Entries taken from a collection
========

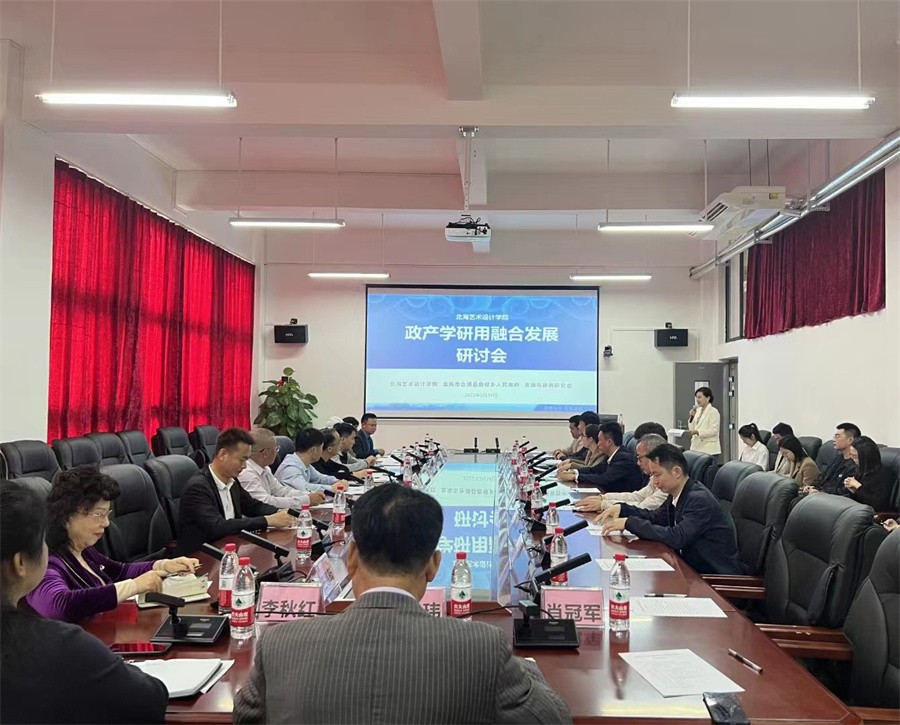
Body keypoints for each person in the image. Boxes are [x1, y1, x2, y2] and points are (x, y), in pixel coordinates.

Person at [233, 485, 572, 724]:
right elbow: (553, 719)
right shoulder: (482, 648)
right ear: (434, 566)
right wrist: (524, 667)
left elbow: (245, 717)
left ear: (351, 557)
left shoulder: (280, 644)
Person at [1, 480, 169, 723]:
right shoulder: (63, 647)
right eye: (41, 541)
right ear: (20, 563)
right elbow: (150, 699)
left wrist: (161, 565)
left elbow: (118, 570)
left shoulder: (85, 552)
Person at [26, 466, 199, 623]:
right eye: (98, 515)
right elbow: (59, 605)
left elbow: (121, 571)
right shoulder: (46, 561)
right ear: (67, 515)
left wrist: (165, 565)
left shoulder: (83, 551)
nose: (106, 523)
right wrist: (134, 586)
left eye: (107, 514)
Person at [600, 444, 743, 575]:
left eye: (657, 475)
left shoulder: (699, 500)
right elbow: (655, 517)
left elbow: (677, 537)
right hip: (690, 570)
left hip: (714, 578)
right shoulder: (678, 494)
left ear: (676, 472)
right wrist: (623, 509)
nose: (654, 481)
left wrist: (629, 523)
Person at [177, 428, 295, 556]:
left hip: (230, 549)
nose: (244, 466)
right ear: (223, 455)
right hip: (201, 557)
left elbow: (253, 506)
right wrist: (267, 520)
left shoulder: (232, 481)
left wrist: (279, 512)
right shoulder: (198, 487)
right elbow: (218, 526)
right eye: (242, 460)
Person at [575, 433, 668, 514]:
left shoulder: (667, 482)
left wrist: (605, 504)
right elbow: (637, 496)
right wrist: (604, 498)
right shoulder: (654, 477)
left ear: (655, 457)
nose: (638, 463)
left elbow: (643, 507)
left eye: (640, 458)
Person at [239, 428, 326, 508]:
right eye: (276, 448)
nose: (277, 453)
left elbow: (281, 491)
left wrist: (309, 495)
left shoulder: (265, 468)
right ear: (266, 453)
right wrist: (306, 500)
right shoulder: (247, 473)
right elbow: (265, 502)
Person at [557, 421, 643, 492]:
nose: (597, 444)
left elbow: (604, 479)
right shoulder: (612, 455)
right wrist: (575, 472)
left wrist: (575, 477)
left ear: (609, 442)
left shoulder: (623, 459)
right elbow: (595, 469)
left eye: (599, 440)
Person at [276, 427, 340, 493]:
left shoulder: (305, 464)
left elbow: (320, 478)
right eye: (321, 447)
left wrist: (336, 481)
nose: (322, 451)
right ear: (313, 450)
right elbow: (304, 488)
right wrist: (331, 488)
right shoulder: (291, 468)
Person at [806, 423, 860, 496]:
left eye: (837, 436)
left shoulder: (855, 464)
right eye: (834, 437)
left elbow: (843, 490)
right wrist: (812, 487)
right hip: (820, 494)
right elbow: (823, 477)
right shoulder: (838, 458)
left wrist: (820, 492)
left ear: (850, 440)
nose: (834, 440)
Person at [842, 436, 894, 511]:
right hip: (856, 510)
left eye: (854, 456)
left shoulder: (884, 475)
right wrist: (853, 491)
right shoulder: (861, 471)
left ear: (865, 457)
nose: (852, 458)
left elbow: (877, 504)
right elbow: (859, 499)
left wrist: (858, 486)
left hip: (873, 513)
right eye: (851, 455)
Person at [687, 387, 721, 457]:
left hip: (709, 449)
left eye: (699, 397)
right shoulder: (698, 410)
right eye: (696, 397)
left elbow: (713, 430)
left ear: (708, 398)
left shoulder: (713, 411)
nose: (697, 400)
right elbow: (692, 428)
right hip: (696, 448)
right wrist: (691, 417)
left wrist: (698, 432)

========

EXERCISE: Copy out every entry above verbatim. Leave each picture out.

SOLUTION:
Body keypoints for each person in the image. Boxes are [x1, y1, x2, y2] and points are (x, y), in pixel coordinates.

Person at [233, 485, 572, 724]:
right elbow: (553, 719)
right shoulder: (482, 648)
right ear: (434, 566)
right wrist: (524, 667)
left elbow: (245, 717)
left ear: (351, 557)
left shoulder: (280, 644)
Person at [1, 480, 169, 723]:
right shoulder: (63, 647)
right eye: (41, 541)
right ear: (20, 563)
right elbow: (150, 699)
left wrist: (161, 565)
left elbow: (118, 570)
left shoulder: (85, 552)
Person at [26, 466, 199, 623]:
right eye: (98, 515)
right elbow: (59, 605)
left elbow: (121, 571)
right shoulder: (46, 561)
right ear: (67, 515)
left wrist: (165, 565)
left shoulder: (83, 551)
nose: (106, 523)
right wrist: (134, 586)
left eye: (107, 514)
Person at [600, 444, 743, 575]:
left eye: (657, 475)
left shoulder: (699, 500)
right elbow: (655, 517)
left elbow: (677, 537)
right hip: (690, 570)
left hip: (714, 578)
right shoulder: (678, 494)
left ear: (676, 472)
right wrist: (623, 509)
nose: (654, 481)
left wrist: (629, 523)
Person at [177, 428, 295, 556]:
left hip: (230, 549)
nose: (244, 466)
right ear: (223, 455)
right hip: (201, 557)
left elbow: (253, 506)
right wrist: (267, 520)
left shoulder: (232, 481)
left wrist: (279, 512)
right shoulder: (198, 487)
right elbow: (218, 526)
right eye: (242, 460)
Person at [575, 433, 668, 514]:
left shoulder: (667, 482)
left wrist: (605, 504)
right elbow: (637, 496)
right wrist: (604, 498)
right shoulder: (654, 477)
left ear: (655, 457)
nose: (638, 463)
left elbow: (643, 507)
left eye: (640, 458)
Person at [239, 428, 326, 508]:
right eye: (276, 448)
nose: (277, 453)
left elbow: (281, 491)
left wrist: (309, 495)
left shoulder: (265, 468)
right ear: (266, 453)
right wrist: (306, 500)
right shoulder: (247, 473)
right elbow: (265, 502)
Person at [557, 421, 643, 492]:
nose: (597, 444)
left elbow: (604, 479)
right shoulder: (612, 455)
right wrist: (575, 472)
left wrist: (575, 477)
left ear: (609, 442)
left shoulder: (623, 459)
right elbow: (595, 469)
left eye: (599, 440)
Person at [276, 427, 340, 493]:
left shoulder: (305, 464)
left elbow: (320, 478)
right eye: (321, 447)
left wrist: (336, 481)
nose: (322, 451)
right ear: (313, 450)
right elbow: (304, 488)
right wrist: (331, 488)
right shoulder: (291, 468)
Person at [806, 423, 860, 496]:
left eye: (837, 436)
left shoulder: (855, 464)
right eye: (834, 437)
left elbow: (843, 490)
right wrist: (812, 487)
right hip: (820, 494)
right elbow: (823, 477)
right shoulder: (838, 458)
left wrist: (820, 492)
left ear: (850, 440)
nose: (834, 440)
Person at [842, 436, 894, 511]:
right hip: (856, 510)
left eye: (854, 456)
left shoulder: (884, 475)
right wrist: (853, 491)
right shoulder: (861, 471)
left ear: (865, 457)
nose: (852, 458)
left elbow: (877, 504)
right elbow: (859, 499)
left wrist: (858, 486)
left hip: (873, 513)
right eye: (851, 455)
Person at [687, 387, 721, 457]:
left hip: (709, 449)
left eye: (699, 397)
right shoulder: (698, 410)
right eye: (696, 397)
left elbow: (713, 430)
left ear: (708, 398)
left shoulder: (713, 411)
nose: (697, 400)
right elbow: (692, 428)
right hip: (696, 448)
right wrist: (691, 417)
left wrist: (698, 432)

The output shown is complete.